Six-hour shifts pass quickly, the work is satisfying, and the patients are pleasant and grateful. There are no random and inappropriate home visits involved, and there is an army of emergency-ready doctors and nurses down the corridor should I come across anything too terrifying for me to tackle unaided. I wish I’d stumbled across this work years ago.

I feel his presence in the hospital still, which is familiar and heart-warming

Having said that, I didn’t need to, pre-widowhood – I was lucky that my less well-paid hospice job was a luxury that I could afford to pursue while I had my high-earning consultant husband at home. That no longer being the case, my finances are my primary obsession in life, and I am often to be found adding up figures on the back of envelopes or on supermarket receipts, checking again and again whether I am doing enough of the A&E shifts to balance out my palliative care work, given our slashed family income.

I feel fortunate that I can work at all – I read about people so pole-axed by grief, who have needed a year or more off work, so destabilised have they become by their experience of bereavement. I am lucky to have incredible support from my hospice colleagues, many of whom are old and dear friends, and my new A&E colleagues are helpful and kind.

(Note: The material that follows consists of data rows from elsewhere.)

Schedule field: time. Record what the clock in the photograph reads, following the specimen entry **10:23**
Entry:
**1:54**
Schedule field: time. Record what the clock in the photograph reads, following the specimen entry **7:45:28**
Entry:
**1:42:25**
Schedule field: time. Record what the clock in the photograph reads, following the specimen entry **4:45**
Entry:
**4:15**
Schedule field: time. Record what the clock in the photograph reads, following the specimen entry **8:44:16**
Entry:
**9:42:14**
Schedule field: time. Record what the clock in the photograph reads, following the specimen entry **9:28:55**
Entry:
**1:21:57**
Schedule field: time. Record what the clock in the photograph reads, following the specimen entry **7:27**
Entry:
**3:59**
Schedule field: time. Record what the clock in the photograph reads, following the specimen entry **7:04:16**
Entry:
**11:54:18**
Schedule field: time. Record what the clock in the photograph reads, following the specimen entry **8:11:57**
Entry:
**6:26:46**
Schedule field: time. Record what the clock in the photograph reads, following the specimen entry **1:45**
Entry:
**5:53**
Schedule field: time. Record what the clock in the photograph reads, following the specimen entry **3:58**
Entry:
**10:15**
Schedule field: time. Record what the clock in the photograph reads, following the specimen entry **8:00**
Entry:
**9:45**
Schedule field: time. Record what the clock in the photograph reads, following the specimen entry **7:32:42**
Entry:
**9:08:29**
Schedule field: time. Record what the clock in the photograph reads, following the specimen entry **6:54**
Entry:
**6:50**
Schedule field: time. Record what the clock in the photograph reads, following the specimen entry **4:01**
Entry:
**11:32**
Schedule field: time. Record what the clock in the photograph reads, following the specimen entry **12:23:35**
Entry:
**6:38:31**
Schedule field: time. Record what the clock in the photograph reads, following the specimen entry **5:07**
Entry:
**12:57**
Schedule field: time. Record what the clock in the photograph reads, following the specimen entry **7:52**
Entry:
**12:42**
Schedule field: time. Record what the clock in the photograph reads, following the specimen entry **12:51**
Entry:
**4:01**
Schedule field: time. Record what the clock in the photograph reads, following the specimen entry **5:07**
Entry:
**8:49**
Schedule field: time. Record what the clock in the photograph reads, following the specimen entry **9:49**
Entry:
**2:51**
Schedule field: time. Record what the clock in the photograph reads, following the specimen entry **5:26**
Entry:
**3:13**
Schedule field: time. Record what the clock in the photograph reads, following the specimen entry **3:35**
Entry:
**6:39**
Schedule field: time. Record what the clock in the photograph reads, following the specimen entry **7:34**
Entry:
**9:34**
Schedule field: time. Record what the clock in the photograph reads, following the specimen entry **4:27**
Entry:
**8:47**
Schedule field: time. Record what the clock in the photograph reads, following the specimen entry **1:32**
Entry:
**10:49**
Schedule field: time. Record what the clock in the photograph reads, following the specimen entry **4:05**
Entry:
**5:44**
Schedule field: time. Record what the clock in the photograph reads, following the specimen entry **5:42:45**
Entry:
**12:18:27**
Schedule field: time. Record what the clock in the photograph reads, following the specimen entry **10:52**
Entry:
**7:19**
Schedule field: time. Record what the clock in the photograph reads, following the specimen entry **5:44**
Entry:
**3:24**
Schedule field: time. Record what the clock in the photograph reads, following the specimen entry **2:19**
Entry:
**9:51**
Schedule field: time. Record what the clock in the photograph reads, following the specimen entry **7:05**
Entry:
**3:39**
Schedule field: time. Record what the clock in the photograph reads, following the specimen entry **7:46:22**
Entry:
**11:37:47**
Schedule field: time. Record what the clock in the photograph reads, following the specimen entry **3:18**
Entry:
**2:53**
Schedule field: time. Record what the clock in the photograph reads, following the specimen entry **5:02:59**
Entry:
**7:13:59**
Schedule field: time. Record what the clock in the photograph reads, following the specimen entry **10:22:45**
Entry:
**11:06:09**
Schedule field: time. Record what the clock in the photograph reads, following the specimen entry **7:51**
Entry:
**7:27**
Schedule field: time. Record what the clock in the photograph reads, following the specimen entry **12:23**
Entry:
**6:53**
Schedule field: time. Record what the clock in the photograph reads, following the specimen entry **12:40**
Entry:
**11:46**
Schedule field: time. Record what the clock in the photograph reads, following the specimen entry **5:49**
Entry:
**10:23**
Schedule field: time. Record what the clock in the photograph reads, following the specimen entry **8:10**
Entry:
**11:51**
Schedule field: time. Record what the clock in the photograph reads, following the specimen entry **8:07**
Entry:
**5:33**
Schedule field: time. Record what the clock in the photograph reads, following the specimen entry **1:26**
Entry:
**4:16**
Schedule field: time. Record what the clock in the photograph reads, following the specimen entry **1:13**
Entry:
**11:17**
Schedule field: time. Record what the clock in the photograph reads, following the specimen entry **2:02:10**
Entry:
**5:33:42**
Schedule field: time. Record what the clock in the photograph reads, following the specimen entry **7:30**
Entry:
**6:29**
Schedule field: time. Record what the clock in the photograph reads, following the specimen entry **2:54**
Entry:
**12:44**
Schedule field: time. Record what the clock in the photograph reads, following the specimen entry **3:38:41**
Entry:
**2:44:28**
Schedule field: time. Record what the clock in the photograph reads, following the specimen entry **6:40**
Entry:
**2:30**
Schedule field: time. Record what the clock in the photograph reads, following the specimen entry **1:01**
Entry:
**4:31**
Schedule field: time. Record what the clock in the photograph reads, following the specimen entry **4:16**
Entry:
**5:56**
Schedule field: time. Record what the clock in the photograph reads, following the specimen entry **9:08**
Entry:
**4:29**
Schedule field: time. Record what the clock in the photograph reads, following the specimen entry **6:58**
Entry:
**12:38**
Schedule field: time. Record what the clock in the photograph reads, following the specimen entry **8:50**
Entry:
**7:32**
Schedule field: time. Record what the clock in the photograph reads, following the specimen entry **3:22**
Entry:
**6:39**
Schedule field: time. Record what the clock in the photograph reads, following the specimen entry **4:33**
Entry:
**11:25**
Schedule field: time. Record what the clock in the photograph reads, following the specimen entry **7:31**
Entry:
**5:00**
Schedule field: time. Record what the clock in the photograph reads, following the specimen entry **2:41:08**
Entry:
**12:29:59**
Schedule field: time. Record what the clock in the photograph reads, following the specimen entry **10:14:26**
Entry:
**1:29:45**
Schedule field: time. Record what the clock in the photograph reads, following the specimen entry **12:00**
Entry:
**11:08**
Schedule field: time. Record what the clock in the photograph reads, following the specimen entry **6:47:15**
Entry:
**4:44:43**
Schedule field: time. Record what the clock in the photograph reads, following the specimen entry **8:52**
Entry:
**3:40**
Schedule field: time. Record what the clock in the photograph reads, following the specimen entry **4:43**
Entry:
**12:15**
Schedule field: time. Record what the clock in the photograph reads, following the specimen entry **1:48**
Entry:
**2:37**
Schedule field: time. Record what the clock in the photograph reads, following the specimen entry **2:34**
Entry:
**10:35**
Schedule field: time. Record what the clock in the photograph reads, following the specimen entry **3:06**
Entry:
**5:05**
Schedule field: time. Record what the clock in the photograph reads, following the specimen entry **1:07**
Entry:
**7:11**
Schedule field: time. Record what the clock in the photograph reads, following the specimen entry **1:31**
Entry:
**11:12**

Many knew my husband, who worked in the hospital for 10 years before we emigrated. It is both comforting and upsetting to walk past ‘his’ intensive care unit, just along the corridor from where I am based. I wish that we had worked here at the same time, that we could have met for lunch in the canteen, or gossiped over coffee in his office at the end of my shift.

As it is, I feel his presence in the hospital still, which is familiar and heart-warming.

I talk to Richie often. I veer from higher plane discussions (beseeching him to forgive me for my failings, for letting him die) to more mundane matters (my intense loathing for pension contribution forms A and B, for instance – I feel it is important to involve him in all the glamour and excitement of my day to day administrative life).

I keep him up to date with the kids’ achievements, misdemeanours, mood swings and occasional, heart-stopping moments of empathy and wisdom. The text that I received the other day from my son, for instance: ‘Mum – just to say we are doing great without Dad. Love you.’

‘Doing great’ might be overstating things a little, but I knew what he meant. He meant, we’re not going under, Mum. We have each other. We WILL be okay.

I hope he’s right. I know that he probably is. But it sometimes feels hard to believe that anything will ever be right, really right, again. How could it be?

Breathe in. Breathe out. Repeat. We WILL be okay.